503s can help prevent pages dropping from the index due to technical issues
One user described seeing a loss of pages from the index after a technical issue caused their website to be down for around 14 hours. John suggests that the best way to safeguard your site against outages like this is to set up a 503 rule ready for when things go wrong. That way, Google will see that the issue is temporary and will come back later to check whether it’s been resolved. Returning a 404 or another error page as the HTTP status code means that Google could interpret the outage as pages being removed permanently, which is why some pages drop so quickly out of the index if a site is down temporarily.
Google Treats Permanently 503’ing Robots.txt as an Error & Eventually Crawls the Site Normally
If a robots.txt returns a 503 for an extended period of time, Google will treat this as a permanent error and crawl the site normally to see what can be discovered.
Google Doesn’t Crawl Any URLs From Hostname When Robots.txt Temporarily 503s
If Google encounters a 503 when crawling a robots.txt file, it will temporarily not crawl any URLs on that hostname.
Google Checks Status Code Pages Before Attempting to Render
Google checks the status code of a page before doing anything else, such as rendering content. This helps to identify which pages can be indexed and which pages it shouldn’t render. For example, if your page returns a 404, Google won’t render anything from it.

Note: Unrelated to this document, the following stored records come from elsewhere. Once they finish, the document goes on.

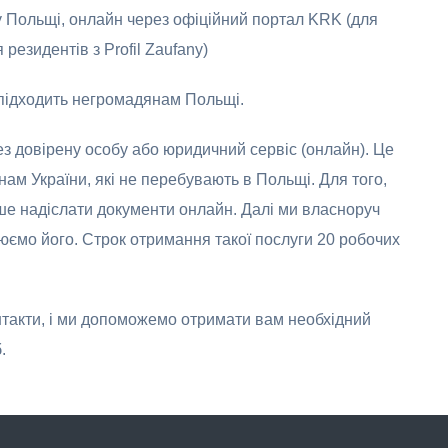
у Польщі, онлайн через офіційний портал KRK (для
резидентів з Profil Zaufany)
е підходить негромадянам Польщі.
 довірену особу або юридичний сервіс (онлайн). Це
ам України, які не перебувають в Польщі. Для того,
ше надіслати документи онлайн. Далі ми власноруч
ємо його. Строк отримання такої послуги 20 робочих
нтакти, і ми допоможемо отримати вам необхідний
.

Signals Are Kept For 4xx or 5xx Error Pages Previously Dropped from the Index When They Are Re-added
If your pages displayed a 4xx or 5xx error for a while and were dropped from the index but become available again after a month or so, for example, Google will be able to return them to the search results in the same state they were before. They won’t have to start trying to rank from nothing.

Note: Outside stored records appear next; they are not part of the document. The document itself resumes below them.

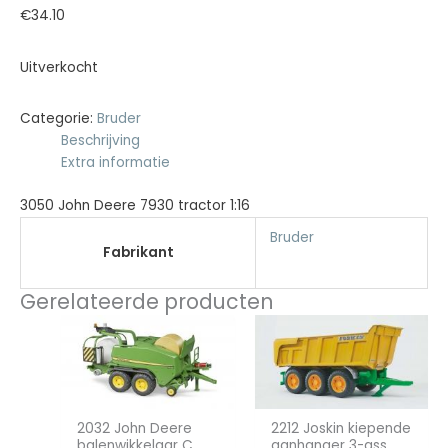
€
34.10
Uitverkocht
Categorie:
Bruder
Beschrijving
Extra informatie
3050 John Deere 7930 tractor 1:16
Bruder
Fabrikant
Gerelateerde producten
2032 John Deere
2212 Joskin kiepende
balenwikkelaar C
aanhanger 3-ass.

Google Can Periodically Try to Recrawl 5xx Error Pages
If a server error is shown on a page for as long as a week, Google can treat this in a similar way to a 404 error and will reduce the crawling of that page and remove it from the index, but will still access the page every now and again to see if the content is available again. If so, the page will be indexed again.
Avoid Serving a 503 Error for Days in a Row to Keep Site in Search
If a site serves a 503 error for several days in a row, then Google may start to assume that your site might be completely gone rather than temporarily unavailable and start removing pages from search.
Google Won’t Necessarily Follow the Date or Time Set in Retry-After Header
The Retry-After HTTP header is good practice to use alongside a 503 status code, but Google doesn’t always follow this as many sites use it in a generic way, and may retry your site sooner than you’ve specified.